Anguished notes left at Colombian ‘Wailing Wall’

A man looks at the recently opened Memorial Centre for Peace and Reconciliation, in Bogota, on December 10, 2012. The 4,000 square metre Centre, located next to the Central Cemetery, houses 2012 test tubes containing each one of them dust and a small scroll with a message.

AFP – Hundreds of visitors have tucked handwritten notes into the enormous stone slab at the new centre adjacent to Bogota’s main cemetery, which many think of as Colombia’s “Wailing Wall.”

The structure is the centrepiece of Colombia’s new Centre for Remembrance, Peace and Reconciliation where visitors can pay their respects to victims of the armed conflict that has torn the country apart for nearly a half-century.

The centre opened at the beginning of December in the heart of Colombia’s capital city, and adjacent to the main cemetery where thousands of unidentified victims of the violence have been laid to rest.

Hundreds of vials containing earth samples from massacre sites all around Colombia have been inserted into the 18-meter (60-foot) tall structure.

“This is a meeting place for all victims of the conflict. The centre is here to save them from oblivion,” said Camilo Gonzalez, president of the private Institute for Development and Peace (Indepaz).

The recently opened Memorial Centre for Peace and Reconciliation, in Bogota, on December 10, 2012. The centre opened at the beginning of December in the heart of Colombia’s capital city, and adjacent to the main cemetery where thousands of unidentified victims of the violence have been laid to rest.

One of its most important roles, Gonzalez said, is to help Colombians come to terms with the atrocities they have endured over the decades.

“The role of memory is essential to achieving peace. Without that you cannot overcome the wounds of the past,” he said.

Visitors can leave tributes to their loved ones, regardless of whether they died as a result of violence by the communist guerrillas, the right-wing paramilitaries, or criminal drugs gangs which also are involved in the armed conflict.

They also have access to videos, documents, testimonials and photographs about the thousands of victims from the conflict.

The centre’s website, www.centromemoria.gov.co, also is attempting to compile more than 40,000 testimonials each year from those who have lived through, or lost loved ones in the violence.
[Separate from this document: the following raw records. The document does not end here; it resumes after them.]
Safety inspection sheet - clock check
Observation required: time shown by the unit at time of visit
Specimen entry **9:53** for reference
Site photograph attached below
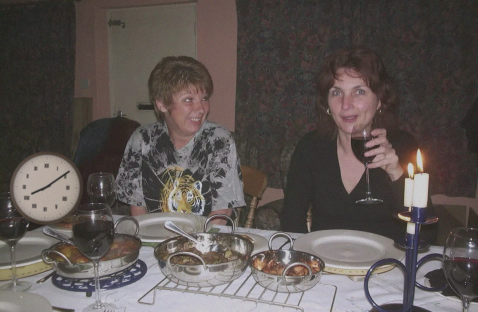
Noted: **8:09**
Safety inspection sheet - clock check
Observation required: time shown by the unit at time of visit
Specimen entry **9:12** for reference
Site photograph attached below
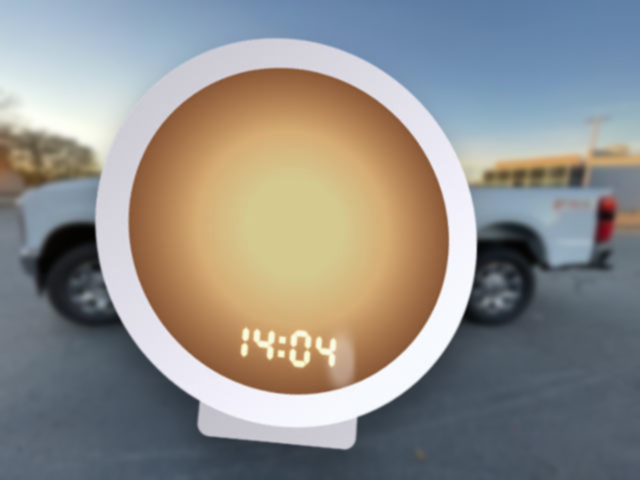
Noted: **14:04**
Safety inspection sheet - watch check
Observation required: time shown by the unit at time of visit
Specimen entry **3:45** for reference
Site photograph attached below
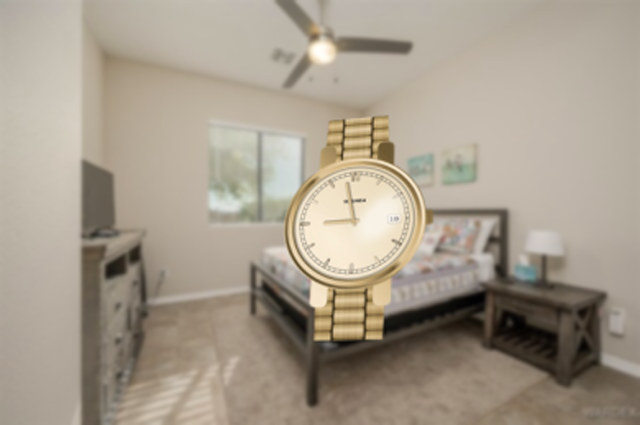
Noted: **8:58**
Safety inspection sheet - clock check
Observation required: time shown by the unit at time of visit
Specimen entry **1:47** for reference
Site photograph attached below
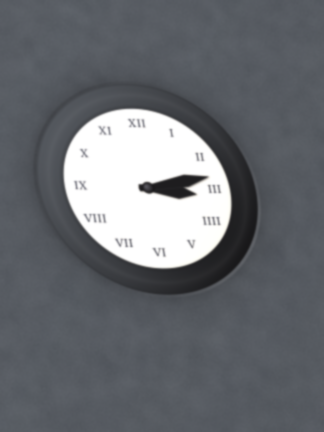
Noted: **3:13**
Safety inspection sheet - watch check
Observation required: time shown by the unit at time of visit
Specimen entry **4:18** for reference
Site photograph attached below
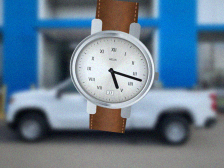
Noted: **5:17**
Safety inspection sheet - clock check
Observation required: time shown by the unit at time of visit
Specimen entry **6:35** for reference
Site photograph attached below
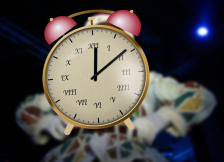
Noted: **12:09**
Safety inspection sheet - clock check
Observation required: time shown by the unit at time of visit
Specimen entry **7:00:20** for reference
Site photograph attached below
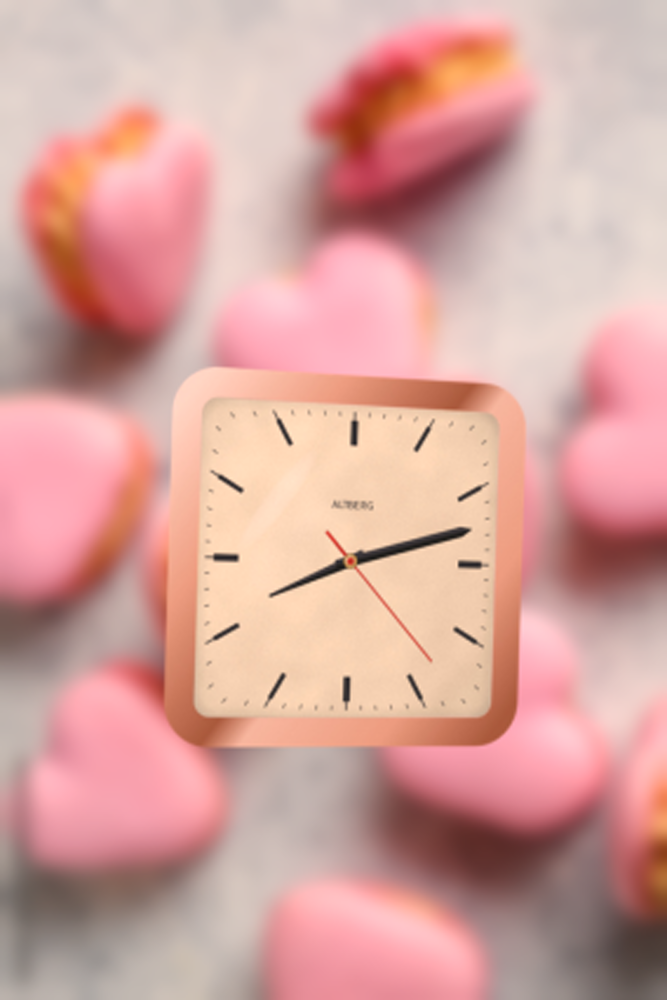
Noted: **8:12:23**
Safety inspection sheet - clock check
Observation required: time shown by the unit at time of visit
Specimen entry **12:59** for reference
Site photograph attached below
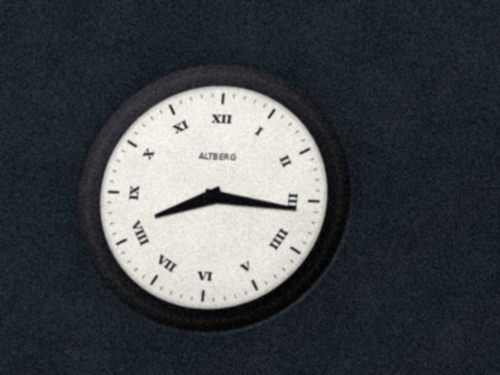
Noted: **8:16**
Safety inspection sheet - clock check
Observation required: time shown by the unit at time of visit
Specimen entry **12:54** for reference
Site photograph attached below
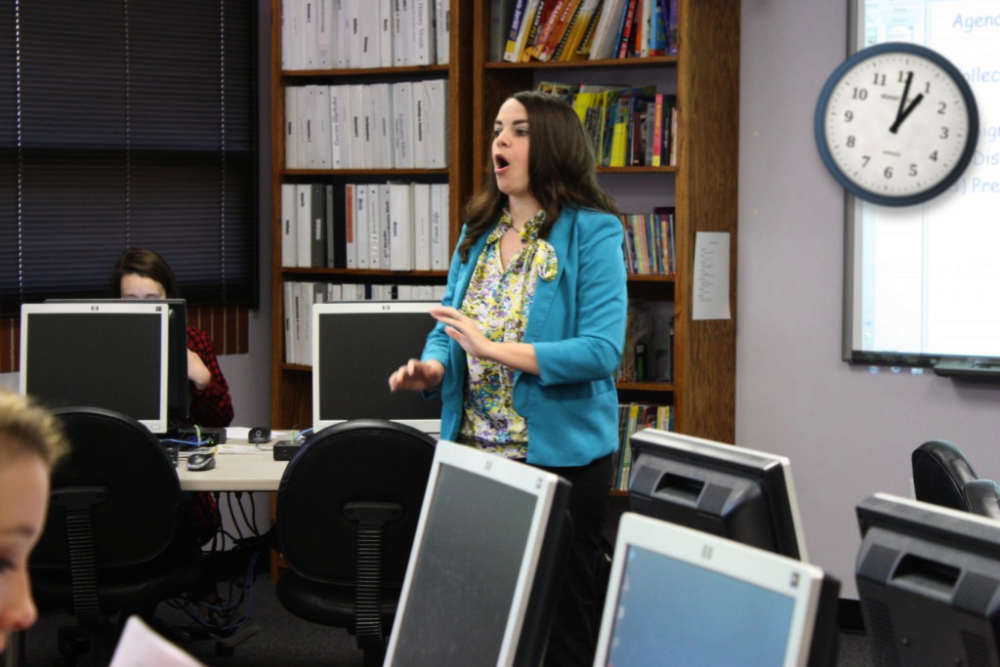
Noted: **1:01**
Colombia’s unrest has claimed about 600,000 lives, in addition to 15,000 missing and more than four million displaced people in what is Latin America’s longest-running insurgency.

The inauguration of the memorial centre comes at an auspicious time, with Colombia’s FARC rebels and the Bogota government in the midst of peace talks.

The Revolutionary Armed Forces of Colombia formally started talks with Bogota on October 18 in Norway. The negotiations moved to Havana on November 19.

Eliana Quintero, 23, visited the site to honor her late father, who was a member of the Patriotic Union (UP), former FARC’s political organization who was slain by right wing paramilitaries.

“Many children of victims do not know where their parents are buried. They don’t have a place to mourn or even to leave a flower,” she said, adding that the wall provides a place to do this.

She said it also is a place to begin to come to terms with the violence that has riven this society for more than two generations.

“There are a lot of people,” Quintero said, who still don’t want to open their eyes to what happened.”